Whatever it is I fell might be interesting, though provoking, and perhaps important, targeted at those 20 years younger than myself. Old enough to be receptive, and young enough for my thoughts to maybe have some relevance.
Tears were running down my cheeks. Serious, vision-blurring tears. Which was probably a bad thing, since I was driving at the time, and my path included at least one school zone.
It was probably around 2001 or 2002, and I was on my way from my home to that of my parents. My mom had just called with some situation that my dad, who had alzheimer’s, had likely gotten himself into. It was a crisis of some sort — small or large — but the severity of each had been increasing over time.
I’d be in tears again on the return trip home. It’s hard to drive that same road today and not remember.
Dealing with my parents as they aged, being the designated on-call crisis manager, was incredibly stressful.
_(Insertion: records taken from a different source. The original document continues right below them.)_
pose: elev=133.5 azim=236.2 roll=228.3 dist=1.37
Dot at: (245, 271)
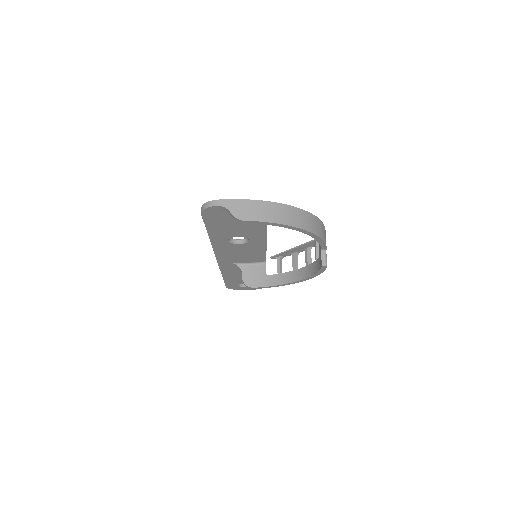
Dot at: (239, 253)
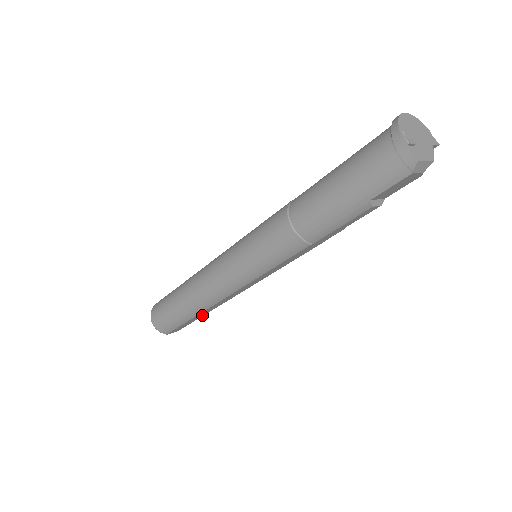
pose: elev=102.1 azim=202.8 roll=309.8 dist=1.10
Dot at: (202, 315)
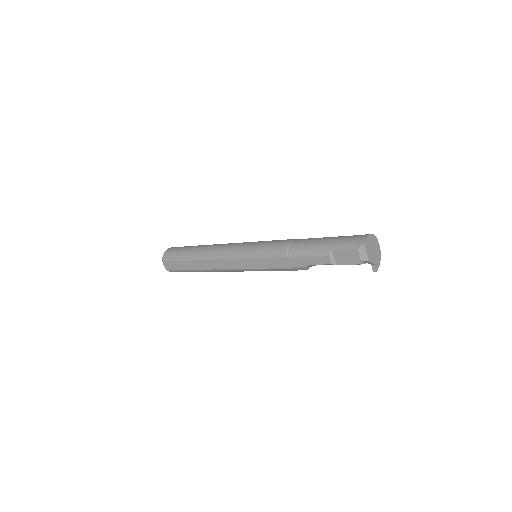
Dot at: (192, 268)
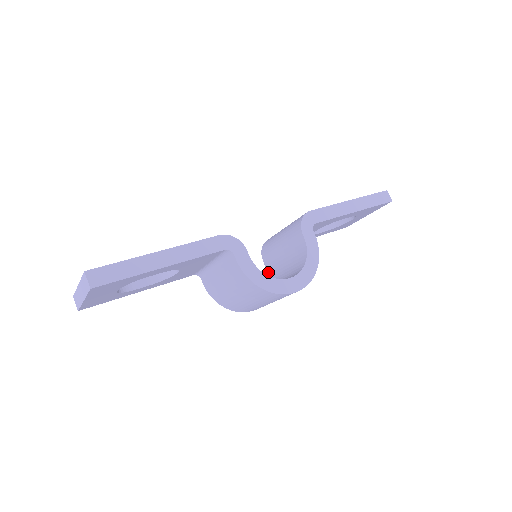
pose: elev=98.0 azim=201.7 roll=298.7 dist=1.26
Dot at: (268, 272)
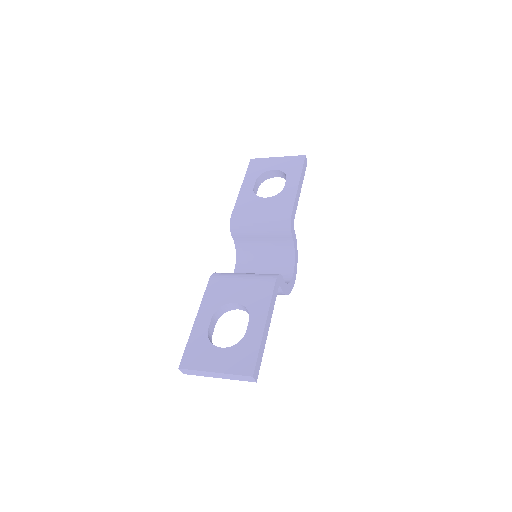
Dot at: (239, 246)
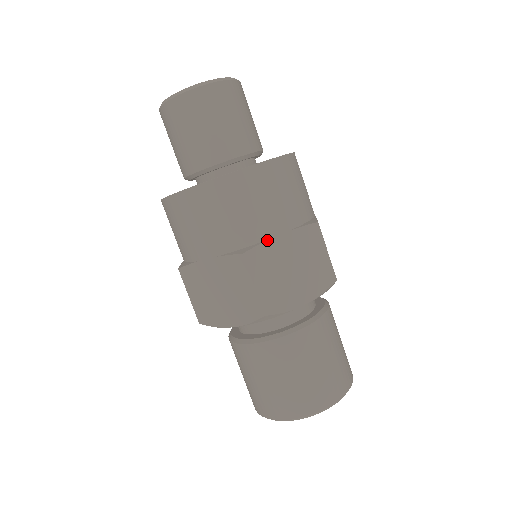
But it was also incredibly educational.
I learned a lot about myself, and life, in those tumultuous days.
At some point on our path the question changes from “What do you want to be when you grow up?” to “Where do you see yourself in five years?”
Same question, different words.
I could never answer either of them. Oh, I’d come up with something — “astronaut”, “lead engineer”, that kind of thing — but it was never a reflection of my true desires or goals. I had no idea what those were.
I’ve never really had life goals, and it’s worked out just fine.
Once you reach a certain age it’s natural to want to share experience, lessons learned, and advice with those younger than yourself. I’m no exception.
I also realize how frustrating it is to have someone older tell you what you should be doing, thinking, or valuing. Experience based lessons or not, it’s just annoying, and presumptuous if you’ve not asked for the advice.